__TASK STATEMENT__. Write every record out again exactly, and keep images out of it.
[[ DATA EXTRACTS open ]]
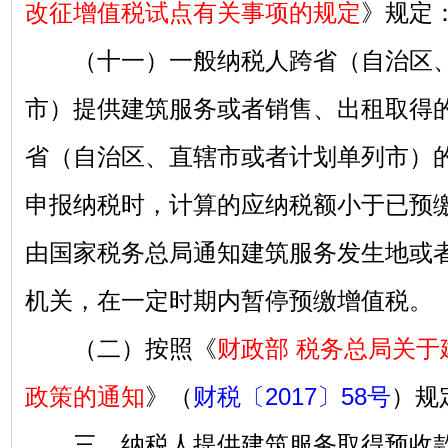
改征增值税试点有关事项的规定
》规定
（十一）一般纳税人跨省（自治区、
市）提供建筑服务或者销售、出租取得
省（自治区、直辖市或者计划单列市）
申报纳税时，计算的应纳税额小于已预
由国家税务总局通知建筑服务发生地或
机关，在一定时期内暂停预缴增值税。
（二）按照《
财政部 税务总局关于
政策的通知
》（
财税〔2017〕58号
）规
三、纳税人提供建筑服务取得预收款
[[ DATA EXTRACTS closed ]]
__OUTPUT FOR THIS EXERCISE__.
改征增值税试点有关事项的规定
》规定
（十一）一般纳税人跨省（自治区、
市）提供建筑服务或者销售、出租取得
省（自治区、直辖市或者计划单列市）
申报纳税时，计算的应纳税额小于已预
由国家税务总局通知建筑服务发生地或
机关，在一定时期内暂停预缴增值税。
（二）按照《
财政部 税务总局关于
政策的通知
》（
财税〔2017〕58号
）规
三、纳税人提供建筑服务取得预收款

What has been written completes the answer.